• **SUPPLIED MATERIAL**
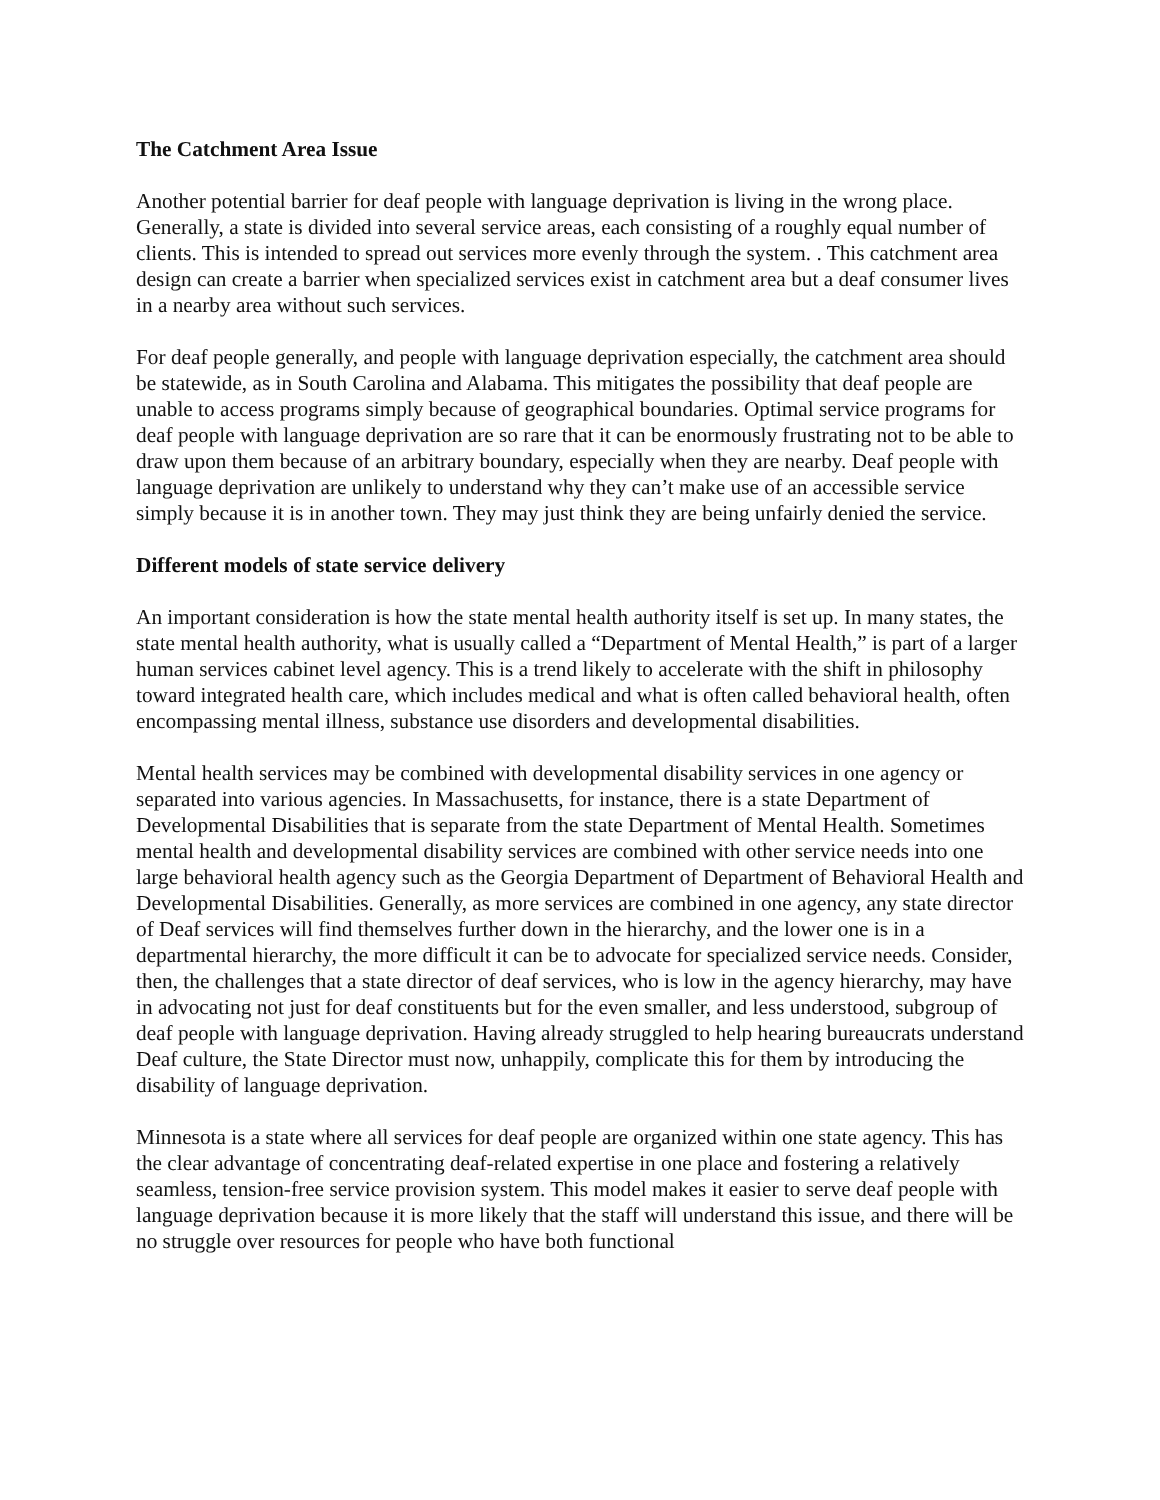The Catchment Area Issue
Another potential barrier for deaf people with language deprivation is living in the wrong place. Generally, a state is divided into several service areas, each consisting of a roughly equal number of clients. This is intended to spread out services more evenly through the system. . This catchment area design can create a barrier when specialized services exist in catchment area but a deaf consumer lives in a nearby area without such services.
For deaf people generally, and people with language deprivation especially, the catchment area should be statewide, as in South Carolina and Alabama. This mitigates the possibility that deaf people are unable to access programs simply because of geographical boundaries. Optimal service programs for deaf people with language deprivation are so rare that it can be enormously frustrating not to be able to draw upon them because of an arbitrary boundary, especially when they are nearby. Deaf people with language deprivation are unlikely to understand why they can’t make use of an accessible service simply because it is in another town. They may just think they are being unfairly denied the service.
Different models of state service delivery
An important consideration is how the state mental health authority itself is set up. In many states, the state mental health authority, what is usually called a “Department of Mental Health,” is part of a larger human services cabinet level agency. This is a trend likely to accelerate with the shift in philosophy toward integrated health care, which includes medical and what is often called behavioral health, often encompassing mental illness, substance use disorders and developmental disabilities.
Mental health services may be combined with developmental disability services in one agency or separated into various agencies. In Massachusetts, for instance, there is a state Department of Developmental Disabilities that is separate from the state Department of Mental Health. Sometimes mental health and developmental disability services are combined with other service needs into one large behavioral health agency such as the Georgia Department of Department of Behavioral Health and Developmental Disabilities. Generally, as more services are combined in one agency, any state director of Deaf services will find themselves further down in the hierarchy, and the lower one is in a departmental hierarchy, the more difficult it can be to advocate for specialized service needs. Consider, then, the challenges that a state director of deaf services, who is low in the agency hierarchy, may have in advocating not just for deaf constituents but for the even smaller, and less understood, subgroup of deaf people with language deprivation. Having already struggled to help hearing bureaucrats understand Deaf culture, the State Director must now, unhappily, complicate this for them by introducing the disability of language deprivation.
Minnesota is a state where all services for deaf people are organized within one state agency. This has the clear advantage of concentrating deaf-related expertise in one place and fostering a relatively seamless, tension-free service provision system. This model makes it easier to serve deaf people with language deprivation because it is more likely that the staff will understand this issue, and there will be no struggle over resources for people who have both functional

• **GOAL OF THE EXERCISE**
Exactly reproduce each entry, but drop the pictures.

• **YOUR SOLUTION**
The Catchment Area Issue
Another potential barrier for deaf people with language deprivation is living in the wrong place. Generally, a state is divided into several service areas, each consisting of a roughly equal number of clients. This is intended to spread out services more evenly through the system. . This catchment area design can create a barrier when specialized services exist in catchment area but a deaf consumer lives in a nearby area without such services.
For deaf people generally, and people with language deprivation especially, the catchment area should be statewide, as in South Carolina and Alabama. This mitigates the possibility that deaf people are unable to access programs simply because of geographical boundaries. Optimal service programs for deaf people with language deprivation are so rare that it can be enormously frustrating not to be able to draw upon them because of an arbitrary boundary, especially when they are nearby. Deaf people with language deprivation are unlikely to understand why they can’t make use of an accessible service simply because it is in another town. They may just think they are being unfairly denied the service.
Different models of state service delivery
An important consideration is how the state mental health authority itself is set up. In many states, the state mental health authority, what is usually called a “Department of Mental Health,” is part of a larger human services cabinet level agency. This is a trend likely to accelerate with the shift in philosophy toward integrated health care, which includes medical and what is often called behavioral health, often encompassing mental illness, substance use disorders and developmental disabilities.
Mental health services may be combined with developmental disability services in one agency or separated into various agencies. In Massachusetts, for instance, there is a state Department of Developmental Disabilities that is separate from the state Department of Mental Health. Sometimes mental health and developmental disability services are combined with other service needs into one large behavioral health agency such as the Georgia Department of Department of Behavioral Health and Developmental Disabilities. Generally, as more services are combined in one agency, any state director of Deaf services will find themselves further down in the hierarchy, and the lower one is in a departmental hierarchy, the more difficult it can be to advocate for specialized service needs. Consider, then, the challenges that a state director of deaf services, who is low in the agency hierarchy, may have in advocating not just for deaf constituents but for the even smaller, and less understood, subgroup of deaf people with language deprivation. Having already struggled to help hearing bureaucrats understand Deaf culture, the State Director must now, unhappily, complicate this for them by introducing the disability of language deprivation.
Minnesota is a state where all services for deaf people are organized within one state agency. This has the clear advantage of concentrating deaf-related expertise in one place and fostering a relatively seamless, tension-free service provision system. This model makes it easier to serve deaf people with language deprivation because it is more likely that the staff will understand this issue, and there will be no struggle over resources for people who have both functional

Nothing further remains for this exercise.